On the men’s side, there is Jake Gibb, who will be the oldest Olympic beach volleyball player in history, as he heads to his fourth Olympic Games at the fine age of 45. He is paired with 29-year-old Taylor Crabb. The other men’s pairing is Phil Dalhausser and Nick Lucena, a duo of 41-year-olds. The two competed together in 2016, finishing fifth in the event. This is Dalhausser’s fourth Olympics; he previously won gold in 2008 with Todd Rogers.
U.S. Equestrian Team
The equestrian team is filled with older athletes. The three members of the U.S. Eventing Olympic Team competing in the equestrian event, along with the lone reserve, all head to Tokyo over the age of 40. Leading the way is 57-year old Phillip Dutton, who is competing in his seventh Olympic Games and is a two-time gold medalist. This will be the third Olympics for Boyd Martin, who is 41 years old. It will be the first Olympics for 39-year-old Doug Payne and 46-year-old Tamra Smith.

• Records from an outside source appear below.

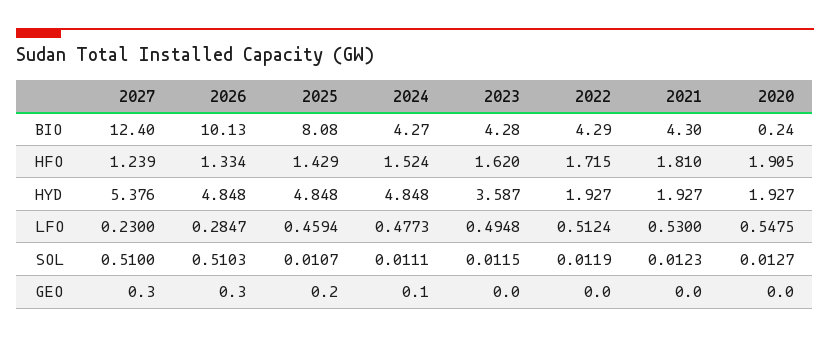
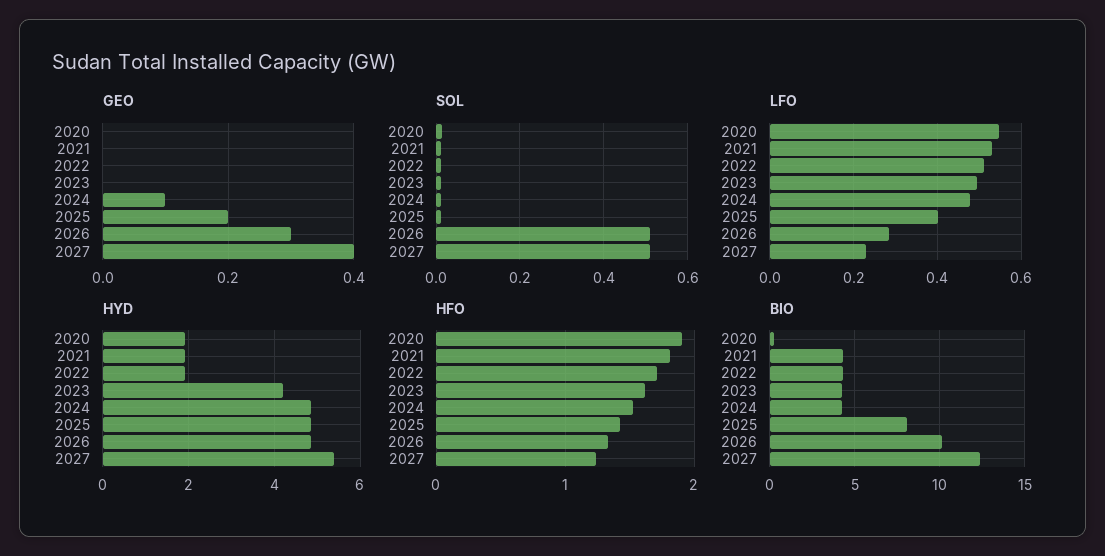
  {
    "BIO": {
      "2027": 12.4,
      "2026": 10.13,
      "2025": 8.08,
      "2024": 4.27,
      "2023": 4.28,
      "2022": 4.29,
      "2021": 4.3,
      "2020": 0.24
    },
    "HFO": {
      "2027": 1.239,
      "2026": 1.334,
      "2025": 1.429,
      "2024": 1.524,
      "2023": 1.62,
      "2022": 1.715,
      "2021": 1.81,
      "2020": 1.905
    },
    "HYD": {
      "2027": 5.376,
      "2026": 4.848,
      "2025": 4.848,
      "2024": 4.848,
-     "2023": 3.587,
+     "2023": 4.2,
      "2022": 1.927,
      "2021": 1.927,
      "2020": 1.927
    },
    "LFO": {
      "2027": 0.23,
      "2026": 0.2847,
-     "2025": 0.4594,
+     "2025": 0.4,
      "2024": 0.4773,
      "2023": 0.4948,
      "2022": 0.5124,
      "2021": 0.53,
      "2020": 0.5475
    },
    "SOL": {
      "2027": 0.51,
      "2026": 0.5103,
      "2025": 0.0107,
      "2024": 0.0111,
      "2023": 0.0115,
      "2022": 0.0119,
      "2021": 0.0123,
      "2020": 0.0127
    },
    "GEO": {
-     "2027": 0.3,
+     "2027": 0.4,
      "2026": 0.3,
      "2025": 0.2,
      "2024": 0.1,
      "2023": 0,
      "2022": 0,
      "2021": 0,
      "2020": 0
    }
  }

On the U.S. Jumping Team, three of the four members are at least 40 years old. The team is made up of 40-year-old Kent Farrington, 55-year-old Jessica Kraut and 45-year-old McLain Ward. This will be Farrington’s second Olympics, the third for 2008 gold medalist Kraut and the fifth for two-time gold and one-time silver medalist Ward.
For the U.S. Dressage Team, they are led by a pair of veterans in Steffen Peters and Sabine Schut-Kery. This will be the fifth Olympics for Peter, who previously won a bronze in 1996 and 2016, and the first Games for Schut-Kery.